Lay Down Your Pitchfork

“In the depths of every heart, there is a tomb and a dungeon, though the lights, the music, and revelry above may cause us to forget their existence.” 

Nathaniel Hawthorne “The Haunted Mind” (1842)

Every man carries a vision of paradise in the depths of his heart.  In this delightful dream, every woman not adorning his bed is either cooking his dinner or knitting his socks, and every man not acting on his orders is either begging, bleeding, or dead in a ditch.  Such are the warm and cheering thoughts that bring a smile to the lips of what our forebears called the Old Adam.
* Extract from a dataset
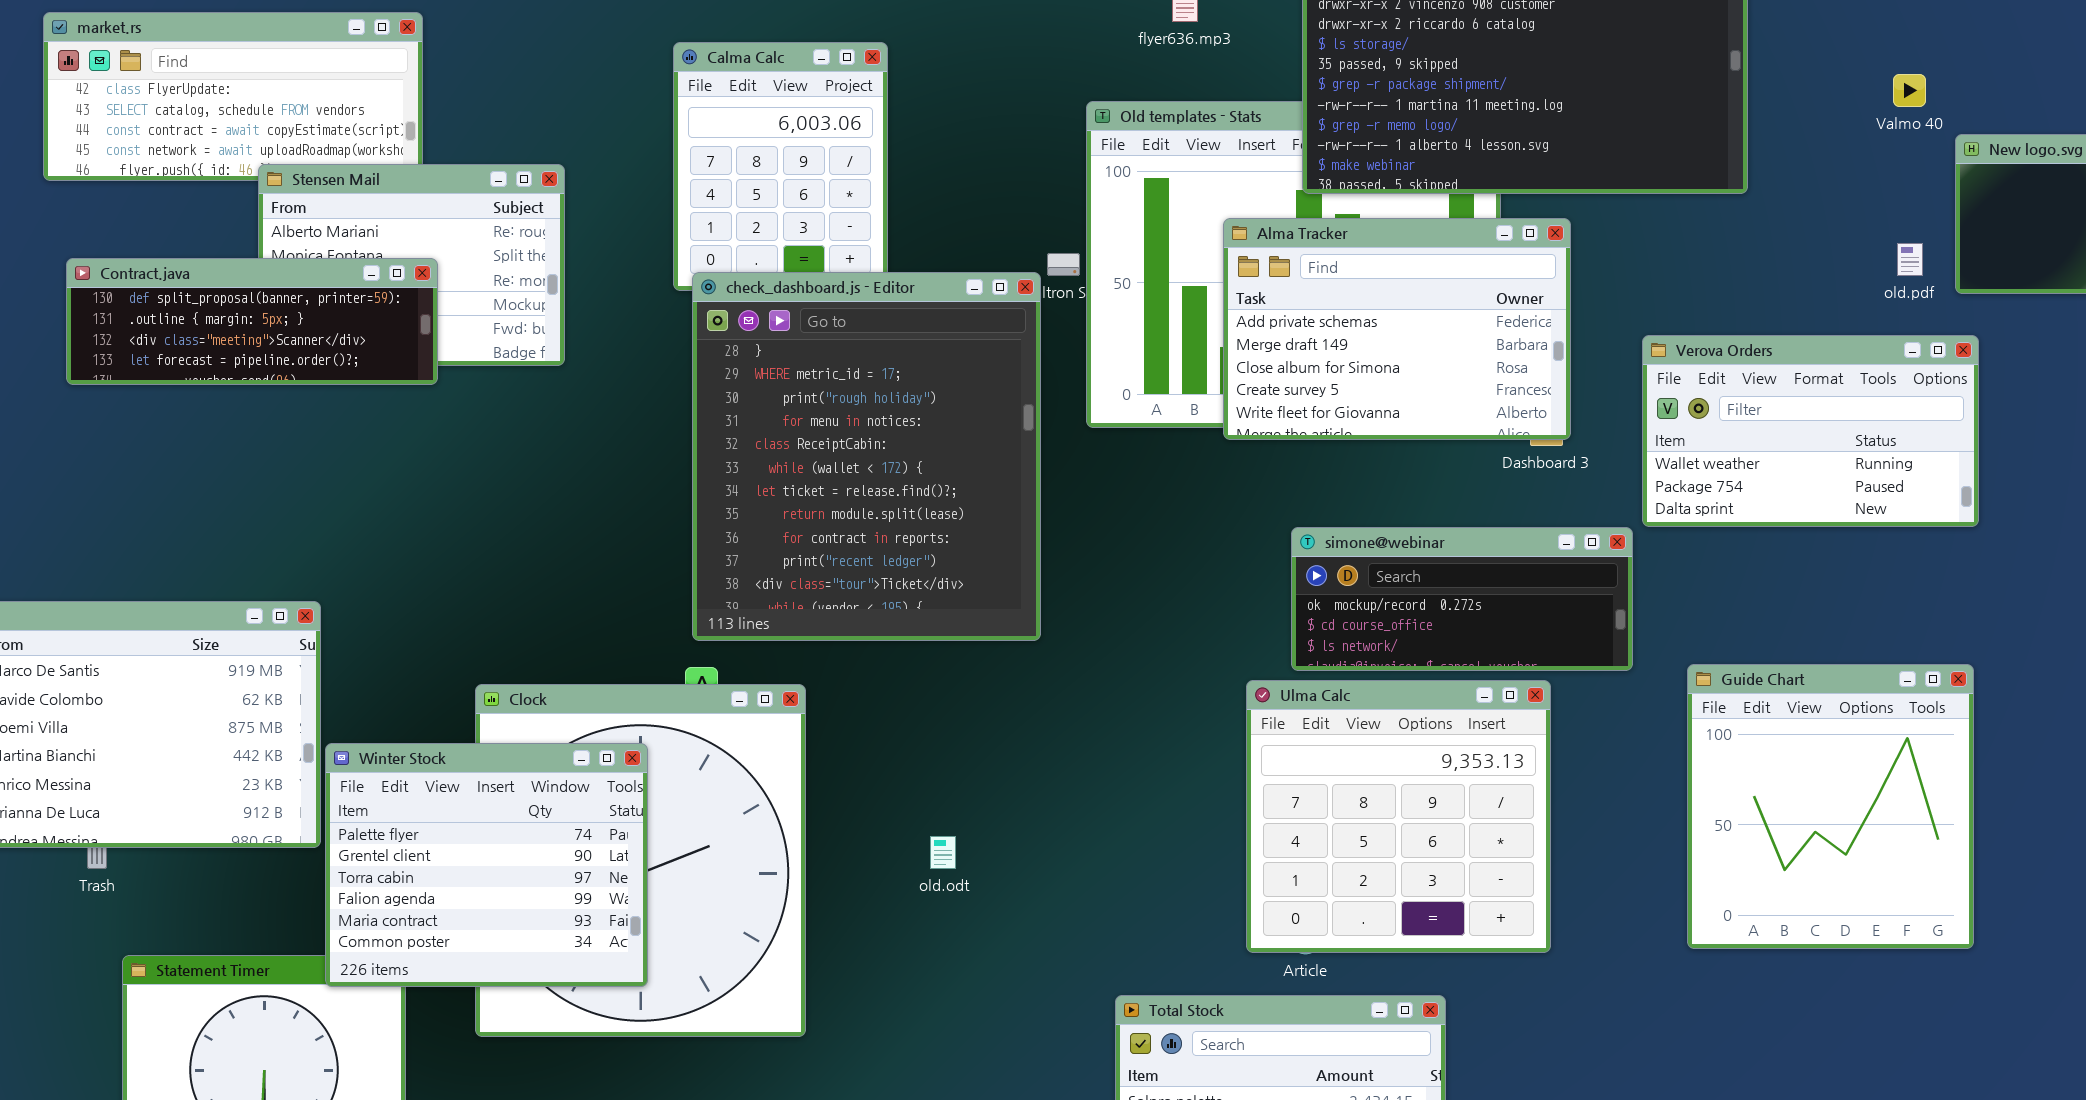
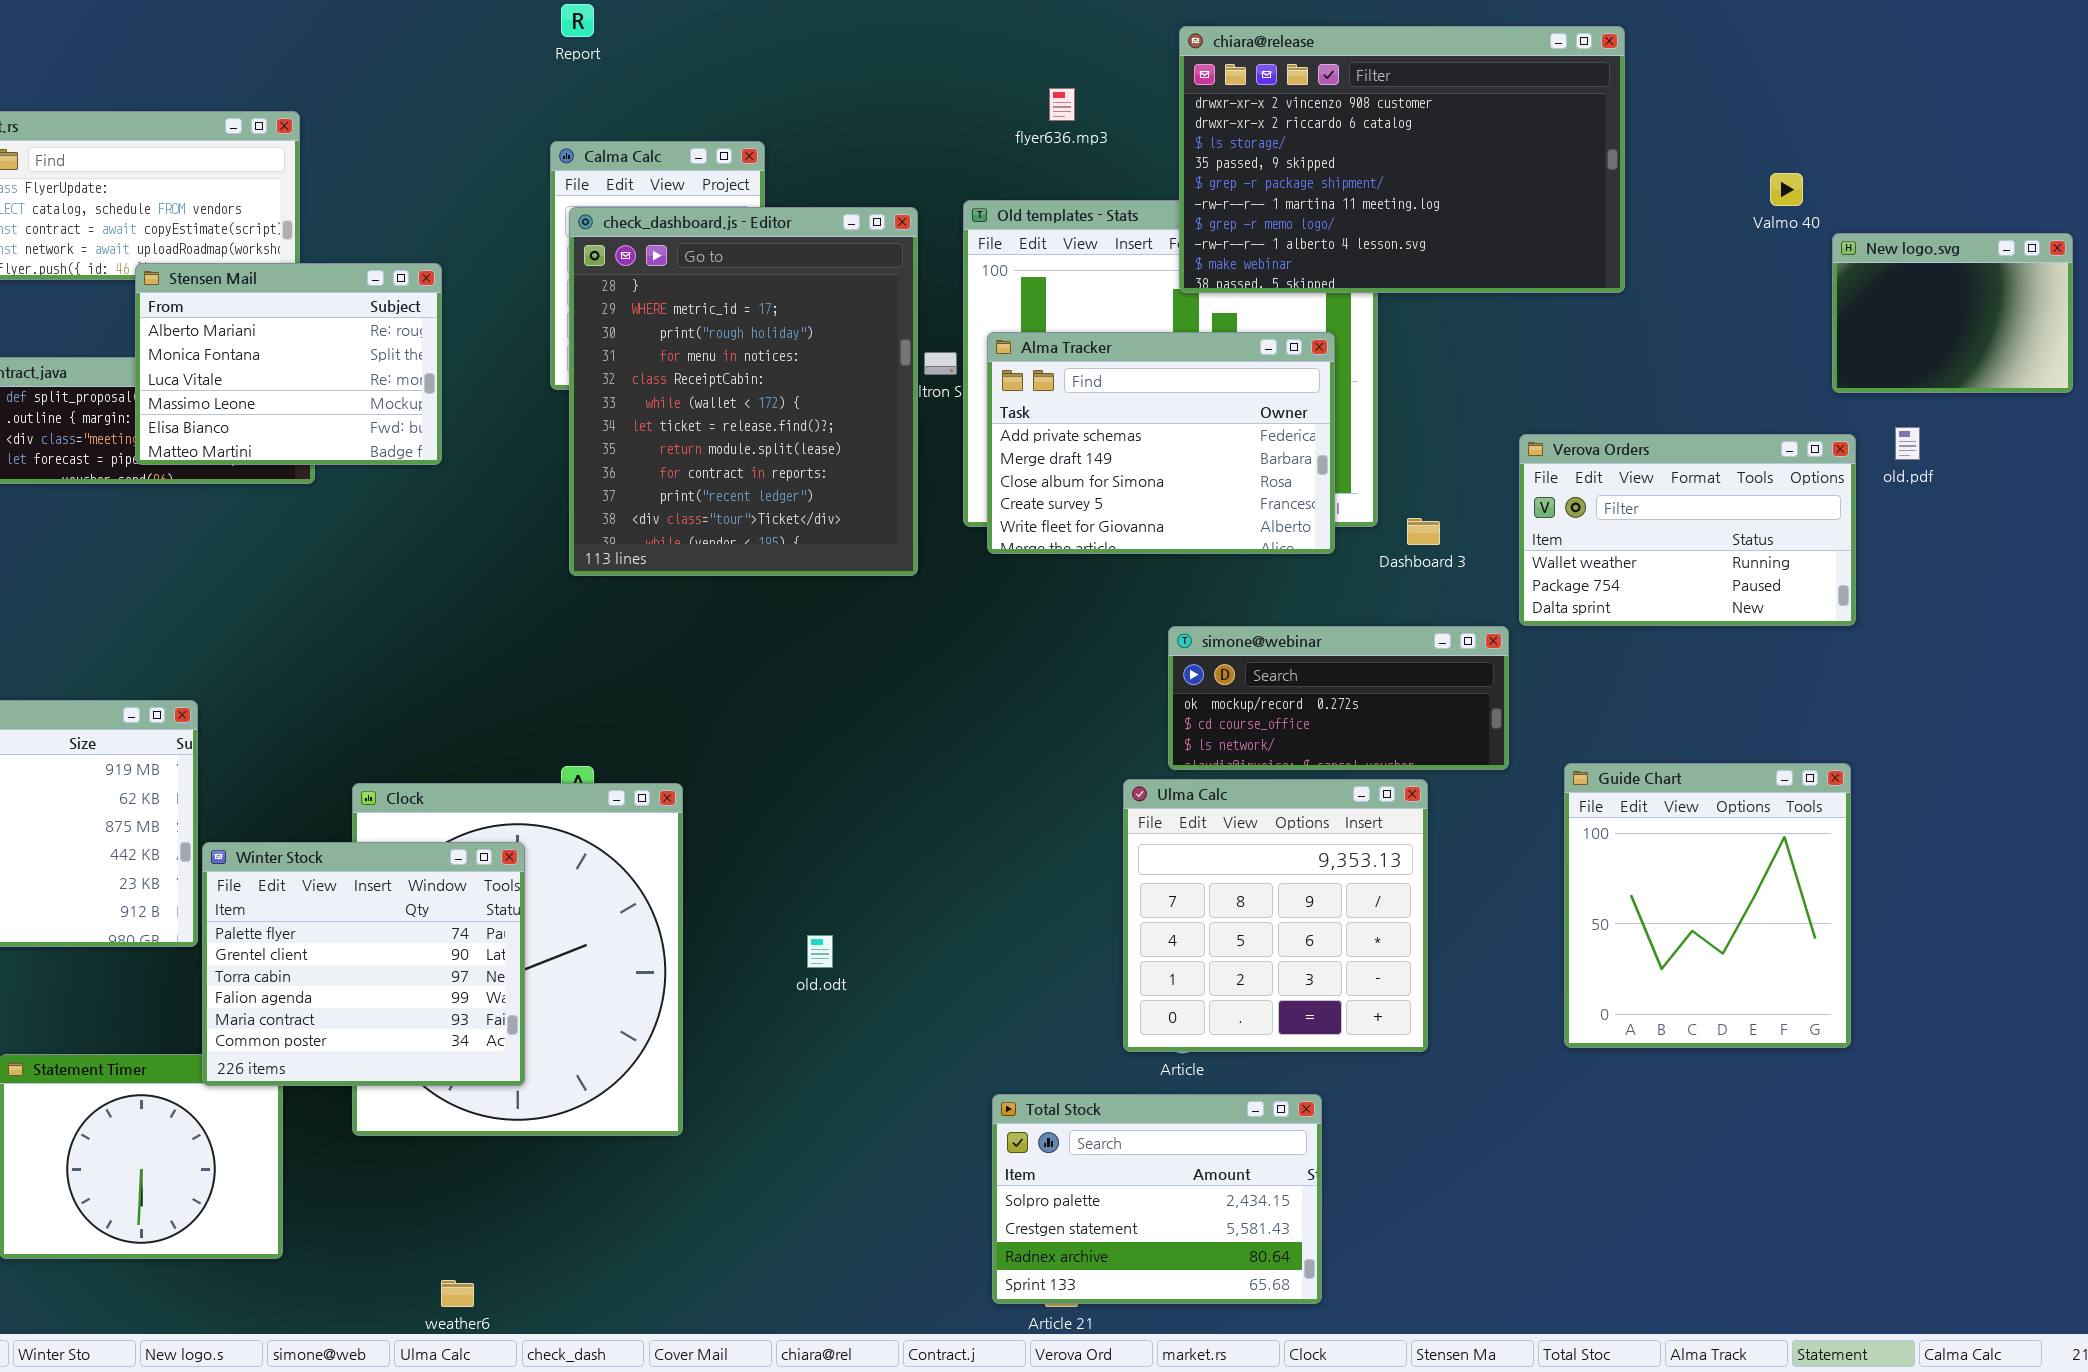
Stensen Mail: [258,164,565,366] -> [135,263,442,465], raised
Alma Tracker: [1223,218,1571,440] -> [987,332,1335,554], moved
old.pdf: [1897,243,1923,276] -> [1895,427,1920,460], moved
check_dashboard.js - Editor: [692,272,1041,641] -> [569,207,918,576], moved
I cite as my authority for this opinion Genghis Khan, a scion of the old Adam who came closer than most to being a chip off the old block.  Relaxing after a day of rapine and slaughter, that Mongolian marauder is reputed to have said,

“Man’s greatest good fortune is to chase and defeat his enemy, seize his total possessions, leave his married women weeping and wailing, ride his gelding and use the bodies of his women as a nightshirt and a support.”*

Old Adam has, of course, a shaggy mate.  With characteristic guile, she travels always in disguise and under an alias.  Some know her as Lilth, others as Medea, others as Circe who turns men into swine.  But whatever name she passes under, she has down the ages proved the truth of Kipling’s line,

“the female of the species is more deadly than the male.”

In her the lights and music are more enchanting, and the intoxicating revelry is sweeter by far.  But the tomb and dungeon of her heart have very flimsy locks upon their doors.

Down the ages men have asked themselves what should be done with this rough and uncouth pair, and for more than two thousand years the answer was that we must “crucify them.”

As John Wesley put it in his “Hymn on Colossians 3:5”

“Put him to death, the Adam old,
Passions inordinate and blind
Lusts of the flesh to evil sold,
The selfish will, the carnal mind.”

But this was more easily said than done since the Old Adam is a very tough old bird.  His shaggy mate also.  He is, after all, “the natural man,” and “should you drive nature out with a pitchfork, still he will every time speed back” (Horace).

So men evidently required more than a mere pitchfork.  Here, again, is Wesley in his “Hymn on Galatians 5:24.”

 “The Adam old (the selfish love)
By faith we nailed him to the tree,
From whence he never shall remove,
But bleed to death, O Lord, with thee.

If you read Wesley’s hymns in their entirety, you will see that he did not advise men to lay down the pitchfork, only to wield it with the gracious arm of supernatural faith.  The Old Adam is, of course, delighted to nail anyone you might name to any tree you might point out, but when he is finished, he will not be bleeding to death.  He will be gloating and rolling his shoulders, stronger and more bloodthirsty than before.  It is only by the gracious arm of supernatural faith that a man can draw blood without developing a taste for it.

Modern man proposes a new answer to the problem of the Old Adam and his shaggy mate.  Modern man says that the primitive pair should be civilized, not crucified.  Rather than drive them out with a pitchfork, we should invite them in for buttered toast and tea.  We may politely ask them to wipe their feet before they come through the door, but it was only our absurd antics with the pitchfork that set them to snarling and snapping their teeth in the first place.

“Invite him in, the Adam old,
Sage teacher and good friend,
Forget the lies that you’ve been told,
To him a kind ear lend.”

“The Adam old (high self-esteem)
By faith we set him free,
From dungeon deep he climbed the stair
And joined the revelry.”

 

*) Quoted in John Keegan, A History of Warfare (1993).